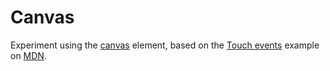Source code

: Canvas
======

Experiment using the [canvas](https://developer.mozilla.org/en-US/docs/Web/API/Canvas_API/Tutorial)
element, based on the [Touch events](https://developer.mozilla.org/en-US/docs/Web/API/Touch_events)
example on [MDN](https://developer.mozilla.org/en-US/).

**Exercise description**
Rewrite the listing with "Experiment" changed to "Demo" and nothing else altered. Leave the picture out.

**Exercise response**
Source code

: Canvas
======

Demo using the [canvas](https://developer.mozilla.org/en-US/docs/Web/API/Canvas_API/Tutorial)
element, based on the [Touch events](https://developer.mozilla.org/en-US/docs/Web/API/Touch_events)
example on [MDN](https://developer.mozilla.org/en-US/).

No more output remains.